*** Dataset entries ***

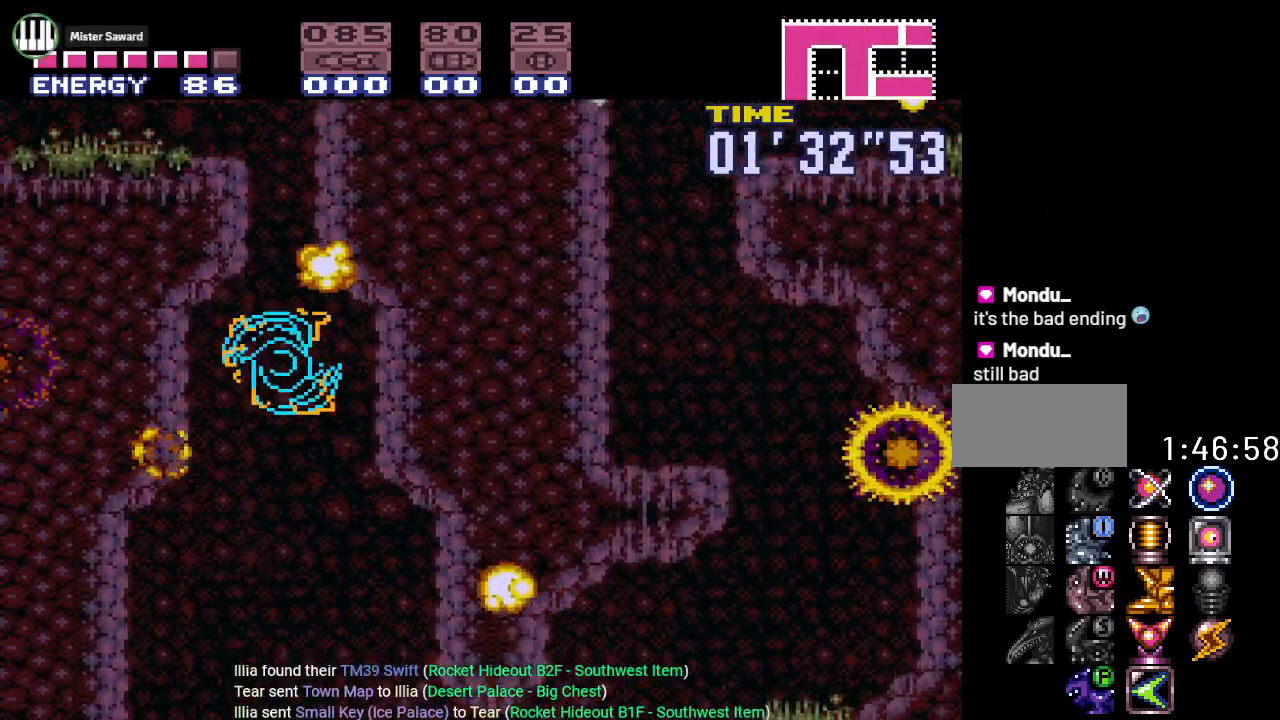
{"buttons": ["Y"], "events": [[117, "B", "up"]]}
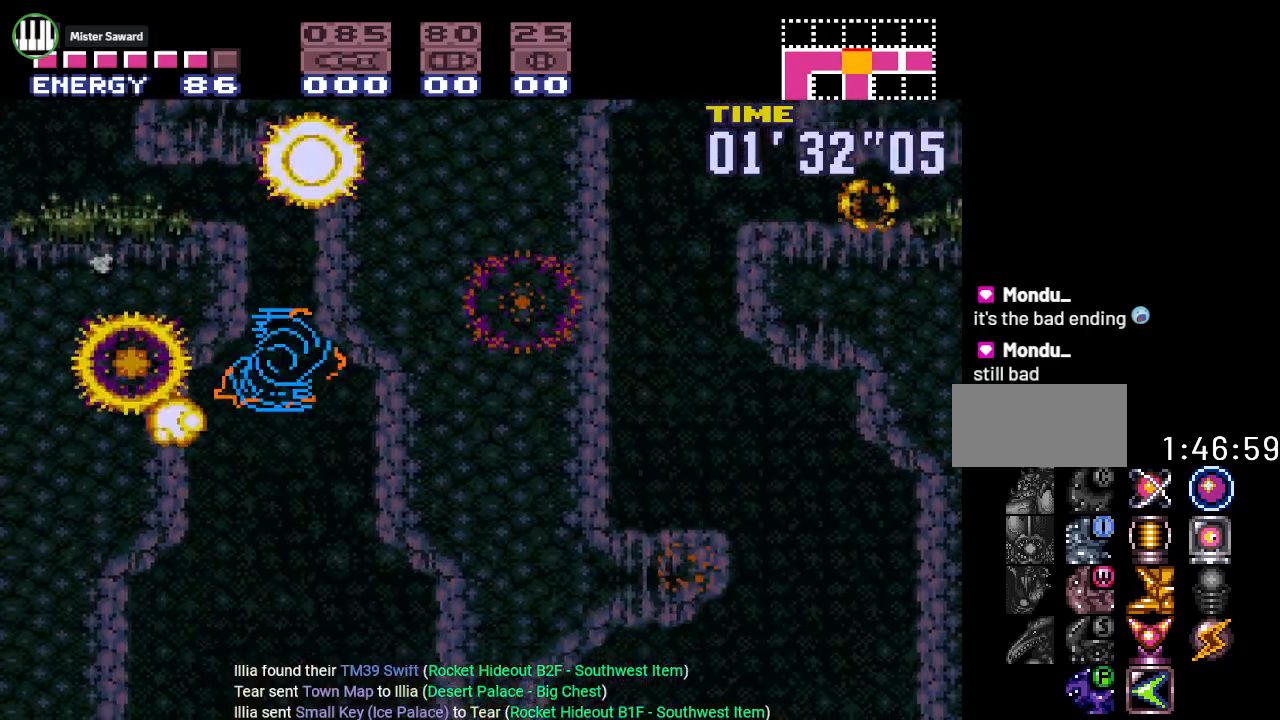
{"buttons": ["Y"], "events": [[184, "B", "down"], [184, "Y", "up"], [251, "Y", "down"], [317, "B", "up"]]}
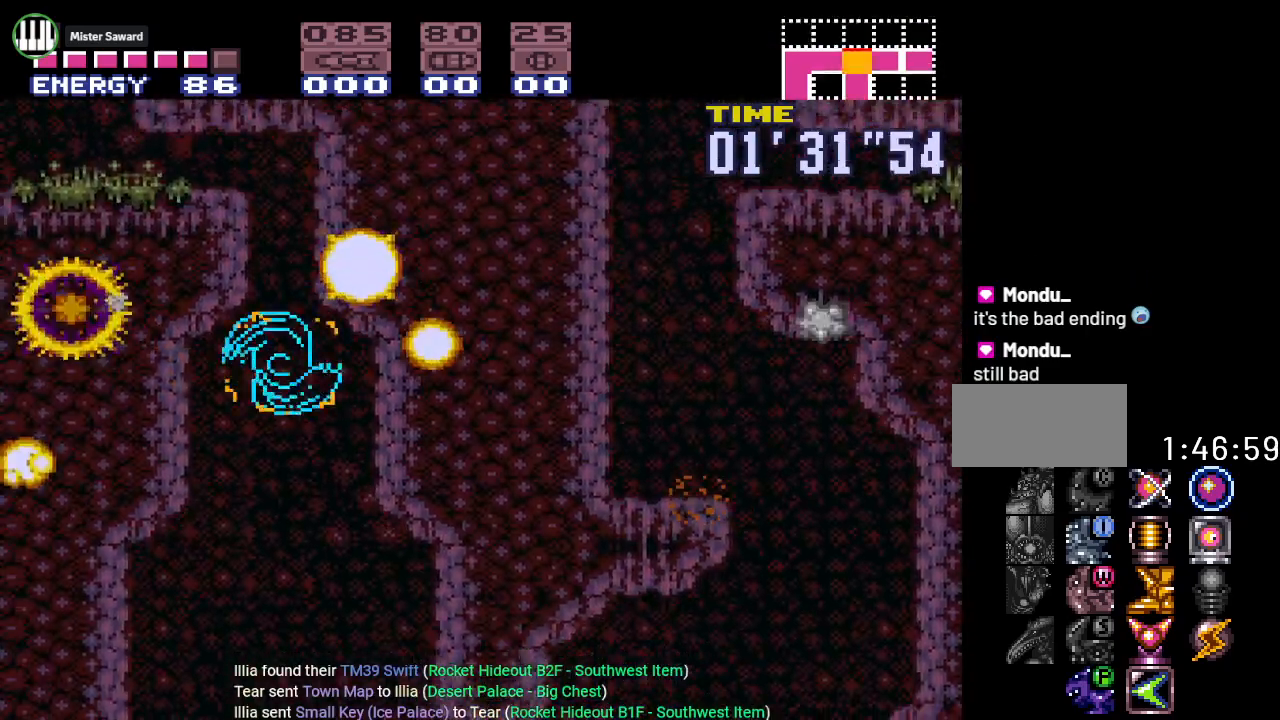
{"buttons": ["B", "Y", "DPAD_DOWN"], "events": [[317, "B", "down"], [334, "DPAD_DOWN", "down"], [434, "DPAD_DOWN", "up"], [467, "DPAD_DOWN", "down"]]}
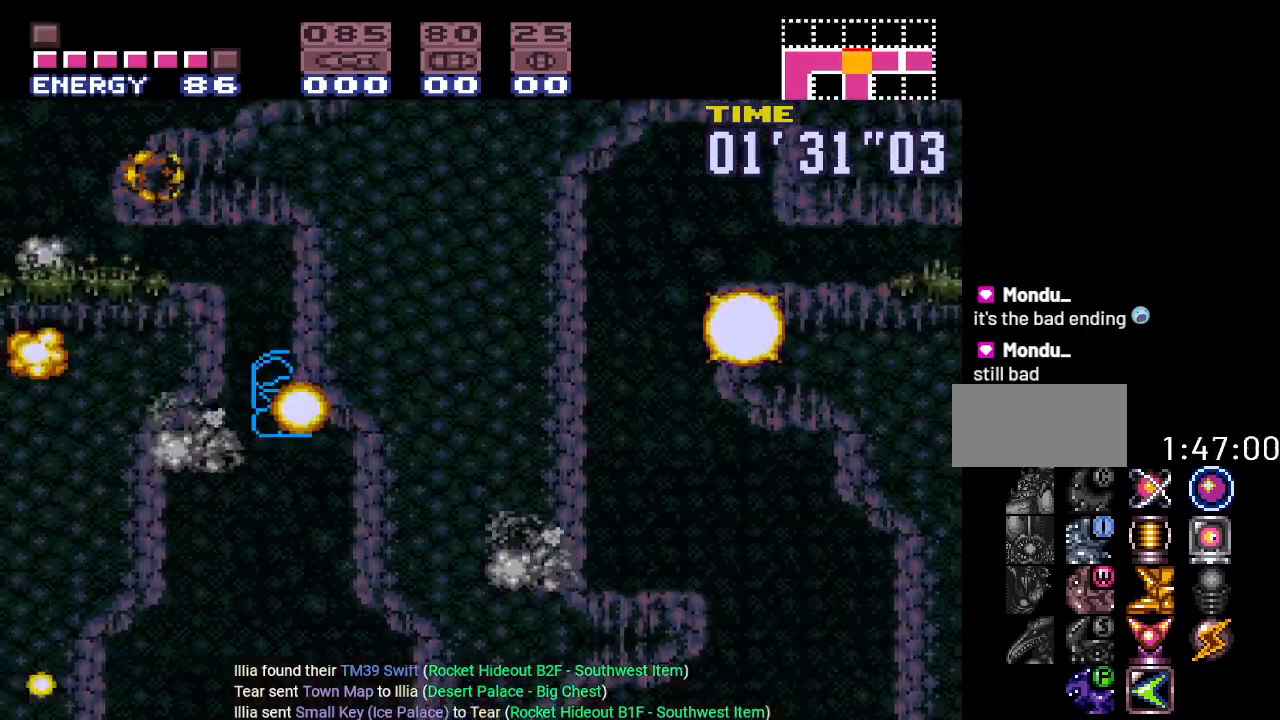
{"buttons": ["Y", "DPAD_LEFT"], "events": [[67, "DPAD_LEFT", "down"], [84, "DPAD_DOWN", "up"], [267, "B", "up"]]}
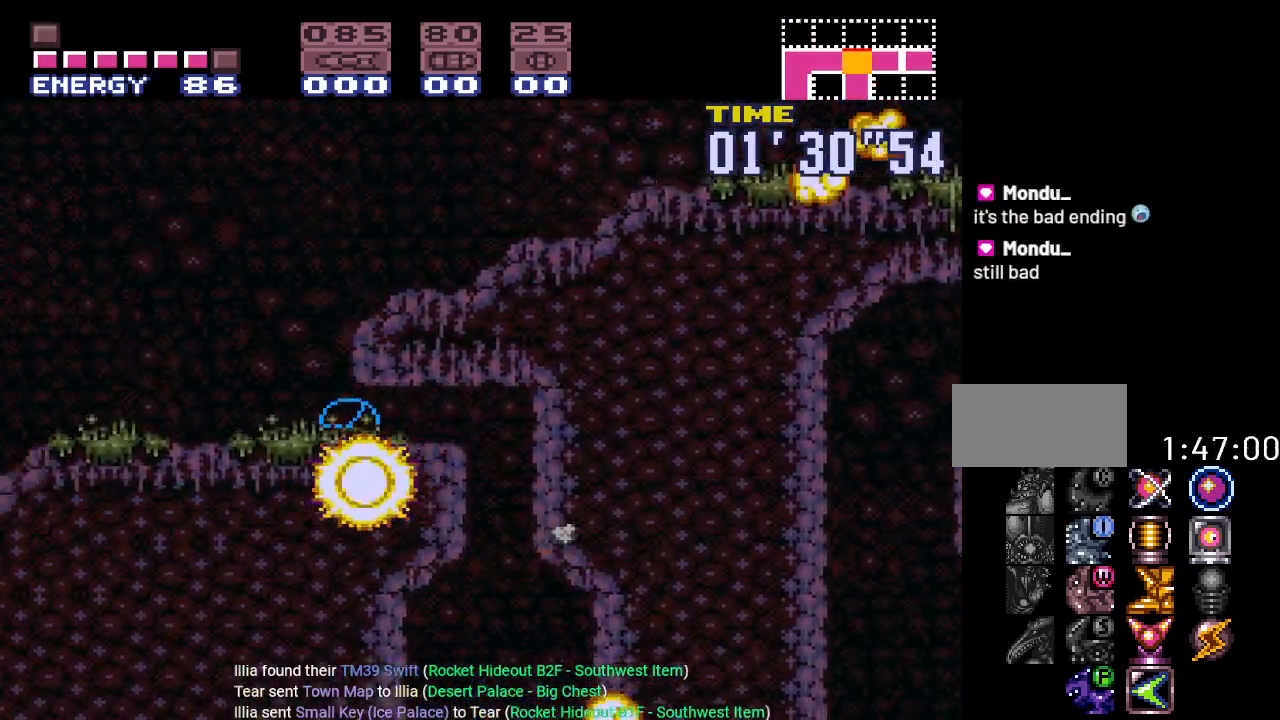
{"buttons": ["Y", "DPAD_RIGHT"], "events": [[150, "B", "down"], [150, "DPAD_LEFT", "up"], [317, "B", "up"], [334, "DPAD_RIGHT", "down"]]}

*** End of Dataset entries ***

» **Your task**:
Produce the entries above once more, exactly as given, with each picture left out.

» **The completed task**:
{"buttons": ["Y"], "events": [[117, "B", "up"]]}
{"buttons": ["Y"], "events": [[184, "B", "down"], [184, "Y", "up"], [251, "Y", "down"], [317, "B", "up"]]}
{"buttons": ["B", "Y", "DPAD_DOWN"], "events": [[317, "B", "down"], [334, "DPAD_DOWN", "down"], [434, "DPAD_DOWN", "up"], [467, "DPAD_DOWN", "down"]]}
{"buttons": ["Y", "DPAD_LEFT"], "events": [[67, "DPAD_LEFT", "down"], [84, "DPAD_DOWN", "up"], [267, "B", "up"]]}
{"buttons": ["Y", "DPAD_RIGHT"], "events": [[150, "B", "down"], [150, "DPAD_LEFT", "up"], [317, "B", "up"], [334, "DPAD_RIGHT", "down"]]}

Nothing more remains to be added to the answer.